L'opéra français vs. l'opéra italien

La tension entre pro-opéra italien et pro-opéra français a dominé les débuts de l'Opéra, notamment lorsque d'autres théâtres parisiens, dont la Comédie-Italienne, ont voulu disputer le privilège de l'Opéra de Paris et ont commencé à parodier son répertoire et ses chanteurs. En 1752, la représentation de La Serva padrona (la servante maîtresse) de Pergolesi déclenche la querelle dite des Bouffons.

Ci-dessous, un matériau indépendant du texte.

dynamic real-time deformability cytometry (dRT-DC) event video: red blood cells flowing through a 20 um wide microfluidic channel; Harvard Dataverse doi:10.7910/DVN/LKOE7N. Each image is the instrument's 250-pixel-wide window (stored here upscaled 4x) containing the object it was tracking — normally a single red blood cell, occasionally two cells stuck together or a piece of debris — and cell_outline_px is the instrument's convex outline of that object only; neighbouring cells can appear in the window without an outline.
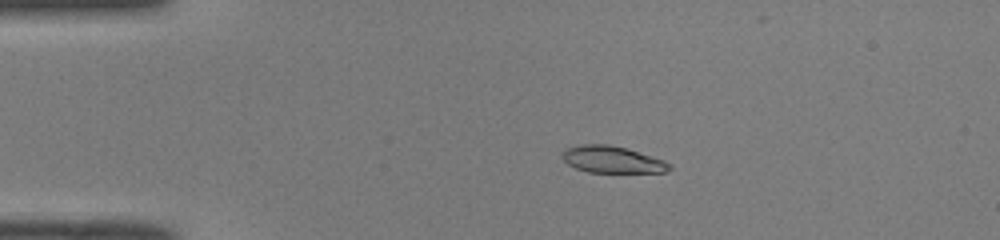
{"species": "common noctule bat (a hibernating species)", "species_latin": "Nyctalus noctula", "temperature_condition": "room temperature", "stored_images_in_passage": 50, "camera_frame_rate_fps": 3000, "um_per_image_px": 0.085, "animal": {"sex": "male", "body_mass_g": 19.0, "forearm_length_mm": 50.8}, "frame": {"image": 1, "passage_image": 11, "time_ms": 3.333, "image_size_px": [1000, 240], "cell_outline_px": [[672, 168], [668, 172], [588, 172], [576, 168], [568, 164], [560, 156], [568, 148], [580, 144], [608, 144], [628, 148], [664, 160], [672, 164]], "centroid_in_image_um": [52.08, 13.56], "position_along_channel_um": 32.9, "area_um2": 16.82}}
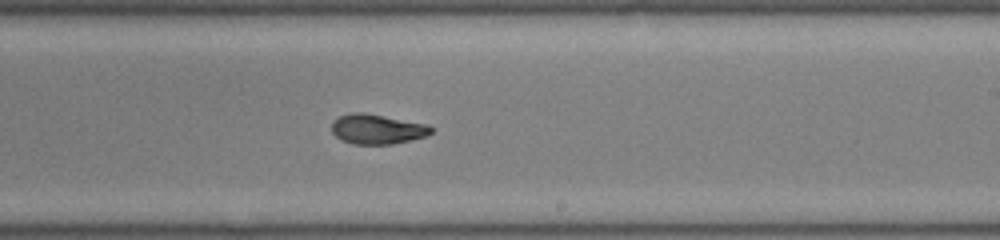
{"frame": {"image": 2, "passage_image": 31, "time_ms": 10.0, "image_size_px": [1000, 240], "cell_outline_px": [[432, 132], [428, 136], [392, 144], [352, 144], [340, 140], [332, 132], [332, 120], [340, 116], [352, 112], [364, 112], [428, 124], [432, 128]], "centroid_in_image_um": [32.05, 10.97], "position_along_channel_um": 257.0, "area_um2": 17.46}}
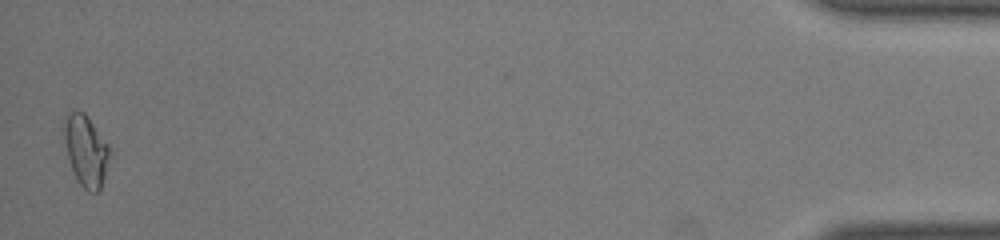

André Campra, Les Devins de la place Saint-Marc, seconde entrée ajoutée aux Fêtes vénitiennes, 1710, partition imprimée
André Campra, Les Devins de la place Saint-Marc, seconde entrée ajoutée aux Fêtes vénitiennes, 1710, partition imprimée (BNF, MUSIQUE, BIBLIOTHEQUE-MUSEE DE L'OPERA)
Selon le commissaire, "une partie du public est ulcéré de voir des personnages comiques envahir et profaner ce temple du bon goût qu'est l'Opéra de Paris", tandis que d'autres jugent ennuyeuse la finesse du style français. Les philosophes s'en sont mêlés: Rousseau était partisan de l'opéra napolitain tandis que Voltaire "mettait la tragédie française au sommet de l'art littéraire".

Les Callas du XVIIe siècle 

Jean-Baptise Lully, qui a dominé la vie musicale en France à l'époque du Roi-Soleil, a créé de nombreuses "tragédies en musique" mettant en avant les femmes. Ainsi, Marthe Le Rochois, dont le portrait n'avait encore jamais été exposé, a été la première cantatrice "star" française.

François de Troy, Portrait présumé de Marthe Le Rochois, fin XVIIe s., huile sur toile, collection Christophe Rousset
François de Troy, Portrait présumé de Marthe Le Rochois, fin XVIIe s., huile sur toile, collection Christophe Rousset (BERTRAND HUET)
La première troupe de danse a également ses premiers danseurs et danseuses "étoiles" avant l'heure comme Marie-Thérèse Perdou de Subligny et Claude Ballon.

Incendie et Révolution

Jusqu'à la construction du palais Garnier, l'Opéra de Paris aura connu 13 salles depuis 1669. Beaucoup de salles ont brûlé, notamment celle du Palais-Royal, un incendie en 1781 immortalisé sur une toile prêtée par le musée Carnavalet. L'exposition qui s'arrête à la Révolution, s'attarde sur une oeuvre prémonitoire: l'opéra Tarare (1787) d'Antonio Salieri.

Jean-Louis Prieur, Le peuple faisant fermer l’Opéra le 12 juillet 1789, entre 1789 et 1795, dessin
Jean-Louis Prieur, Le peuple faisant fermer l’Opéra le 12 juillet 1789, entre 1789 et 1795, dessin (BNF, MUSIQUE, BIBLIOTHEQUE-MUSEE DE L'OPERA)
"Elle met en scène un soldat qui se rebelle contre l'autorité du sultan et son épilogue proclame l'égalité de tous les individus quels que soient leur sexe, leur religion et leur condition sociale", décrit M. Vinciguerra. Son succès lui vaudra d'être repris même après la chute de Louis XVI.